Я жду и смотрю во двор.
Ночь кончается, а горнист не приходит.
Память – книга с вырванными страницами…
Когда начинаешь листать ее, то не можешь восстановить течение некоторых событий, лица людей, которых встречал, поступки и разговоры. Как ни странно, ярко и подробно помнятся только горькие страницы.
Но вместе с ними я до мельчайших деталей восстанавливаю две главы из этой книги – военное детство и армейскую службу.
Помню, как сегодня, пот марш-бросков, преодоленный страх парашютных прыжков, пороховой запах стрельбищ.
Военное детство сделало нас, пацанов, взрослыми.

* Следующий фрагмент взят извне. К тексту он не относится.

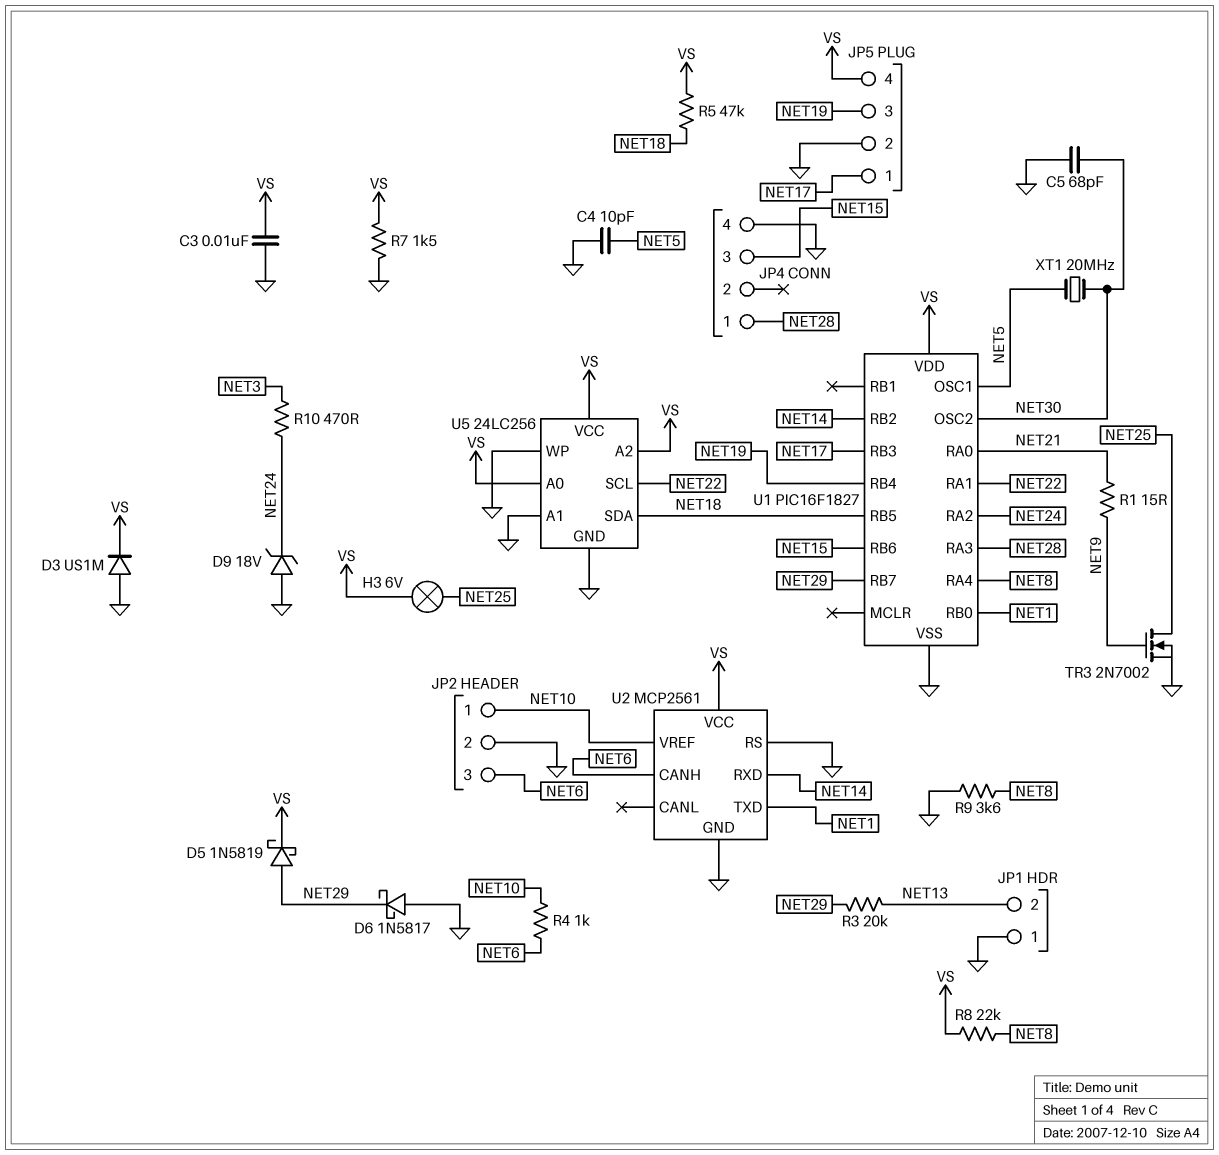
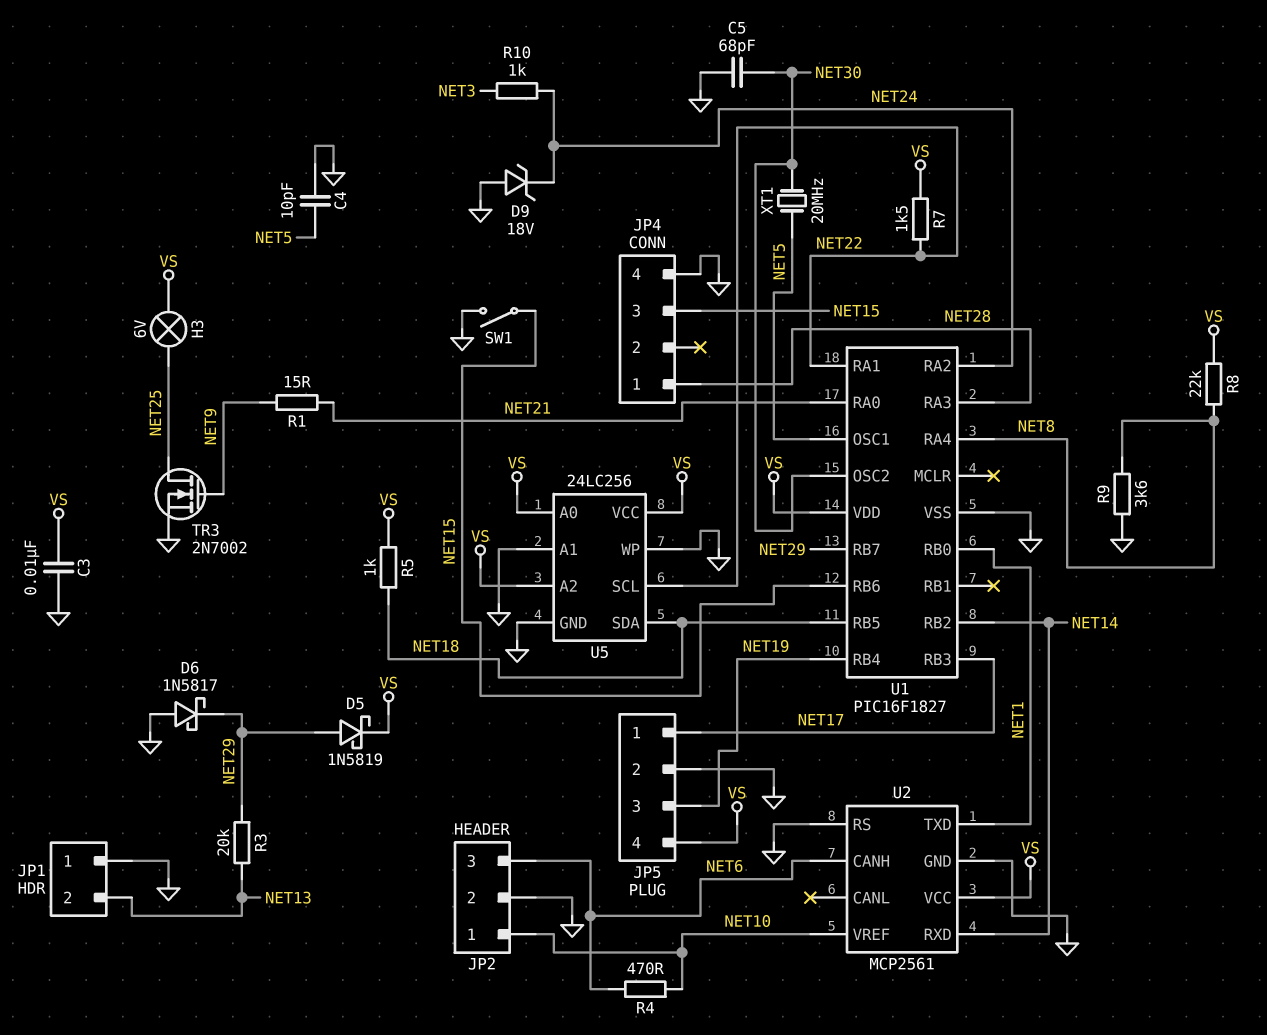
D3: diode US1M (A GND, K VS) -> none
R4: 1k (NET6, NET10) -> 470 (NET6, NET10)
R5: 47k (NET18, VS) -> 1k (NET18, VS)
R7: 1.5k (GND, VS) -> 1.5k (NET22, VS)
R10: 470 (NET3, NET24) -> 1k (NET3, NET24)
SW1: none -> switch (GND, NET15)

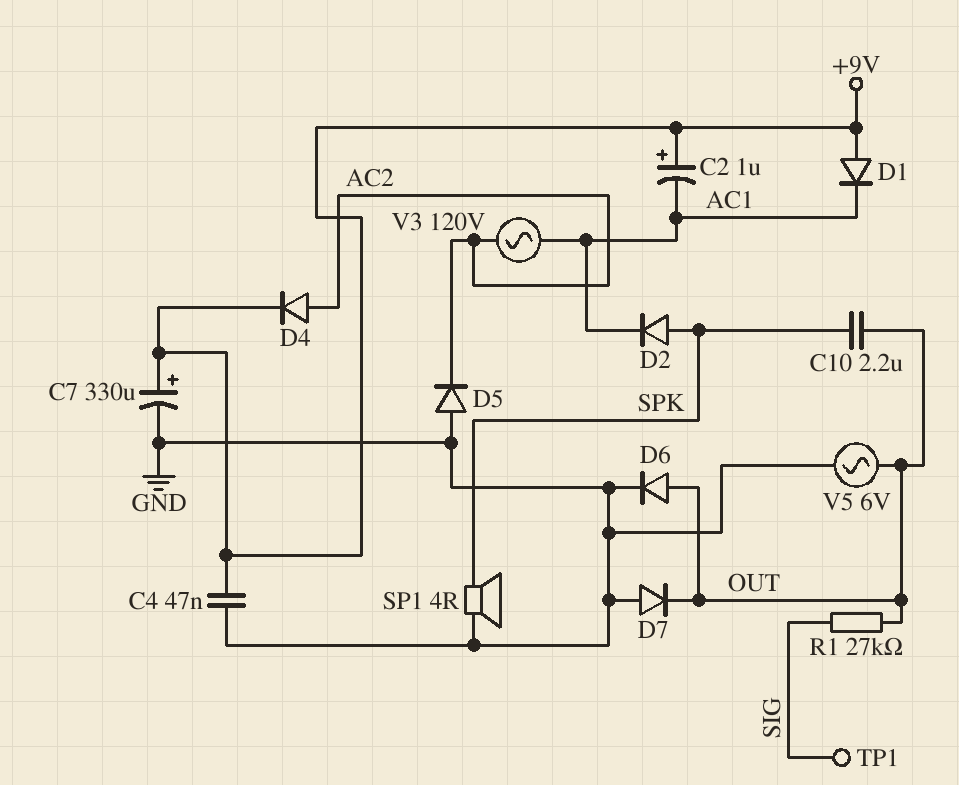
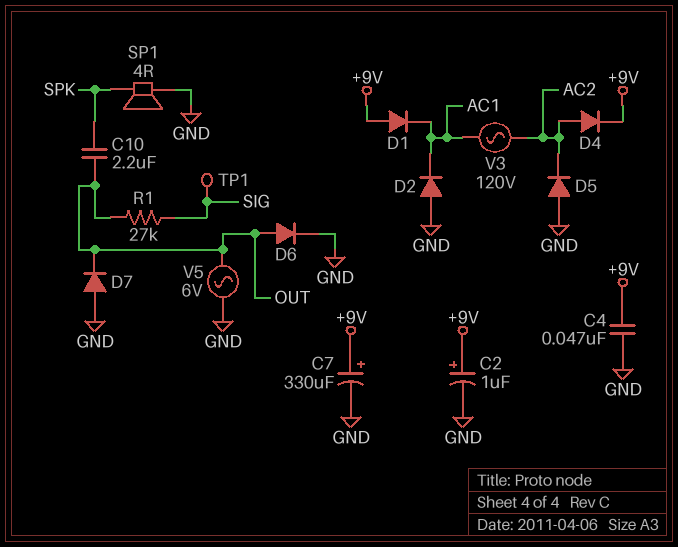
C2: 1uF (plus +9V, minus AC1) -> 1uF (plus +9V, minus GND)
D2: diode (A SPK, K AC1) -> diode (A GND, K AC1)

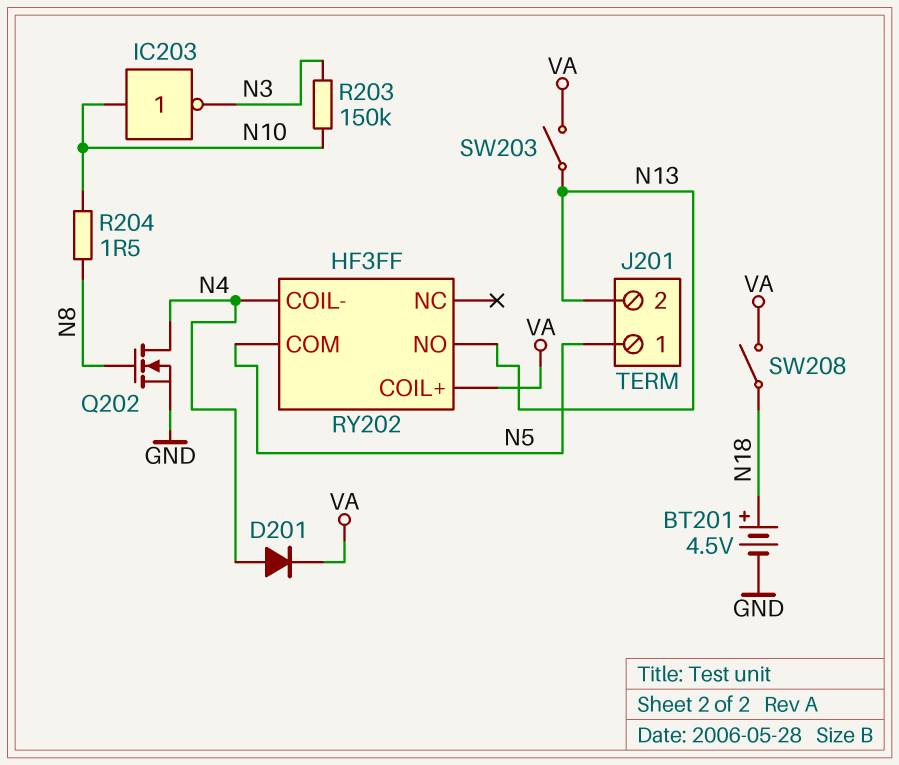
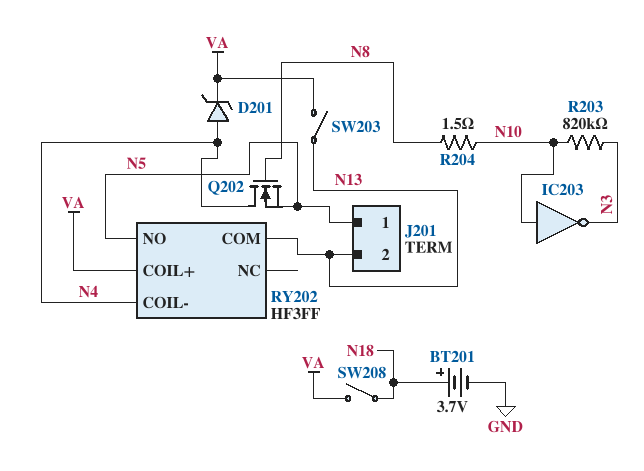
BT201: 4.5V (plus N18, minus GND) -> 3.7V (plus N18, minus GND)
D201: diode (A N4, K VA) -> zener (A N4, K VA)
Q202: NMOS (G N8, D N4, S GND) -> NMOS (G N8, D N4, S N5)
R203: 150k (N3, N10) -> 820k (N3, N10)
RY202 pin COM: N5 -> N13
RY202 pin NO: N13 -> N5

Много чего насмотрелись мы за эти годы. Научились давать отпор, несмотря на разницу сил. Научились пересиливать боль. Научились командно драться с тишинской шпаной. Научились не бояться ни ножей, ни кастетов, а если подпирало – пускать в ход самодельные клинки.
Все драки начинались у входа в кинотеатр «Смена» и заканчивались в ближайшей подворотне. Кино и книги были нашей отдушиной, нашей единственной радостью. Конечно, мы любили фильмы про войну. Радостно орали, когда на экране наши подтянутые пехотинцы мощным штыковым ударом опрокидывали немцев. Но было еще два культовых фильма, которые мы могли смотреть бесконечно: «Вратарь» и «Боксеры». Последний был совсем новым, его сняли на Одесской киностудии перед самой войной.
Десятки раз мы болели за наших чемпионов, которых играли артисты Доронин и Сагал, но больше всех нам нравился их противник – буржуазный чемпион Шарль Лампье, которого играл Константин Градополов.
Тогда было два легендарных человека – Константин Градополов и его ученик, абсолютный чемпион СССР по боксу Николай Королев.
Если бы все истории, которые о них рассказывали пацаны в вечерних затемненных подъездах, можно было бы собрать и записать, то получилась бы потрясающая книга дворового эпического фольклора.
Я хорошо помню анекдот, пользовавшийся успехом в нашем дворе. Он был созвучен той криминальной эпохе.
«Приходит в ресторан Николай Королев, снимает кожаное пальто, отдает швейцару. А тот ему говорит:
– Николай Федорович, пальто хорошее, его украсть могут.
Королев пишет записку и вешает ее на пальто: «Попробуй укради. Чемпион по боксу Королев».
Поел наш герой, приходит в раздевалку, а пальто нет, зато висит другая записка: «Попробуй догони. Чемпион по бегу Знаменский».
Конечно, анекдот наивный и не очень смешной для нас нынешних. Но главное в другом. Стать героем анекдота мог только весьма знаменитый и прославленный человек.
Но вернемся в далекий сорок четвертый. Были весенние каникулы, ко мне прибежал мой дружок Игорь и сообщил сногсшибательную новость: в клубе имени Зуева в пять часов показывают фильм «Боксеры». Это уже было руководством к действию, но главное заключалось в том, что после кино будет выступать сам Градополов.
В клубе у нас все было схвачено. Контролером работала моя двоюродная тетка Аня. Вполне естественно, что мы попали на это мероприятие.
После фильма мы так волновались, что толком не поняли, что говорит подтянутый сухощавый блондин на сцене. Но окончание его рассказа запомнили. Градополов сказал, что родине нужны смелые и сильные люди.
Мы догнали Константина Васильевича на улице. Он посмотрел на нас и все сразу понял.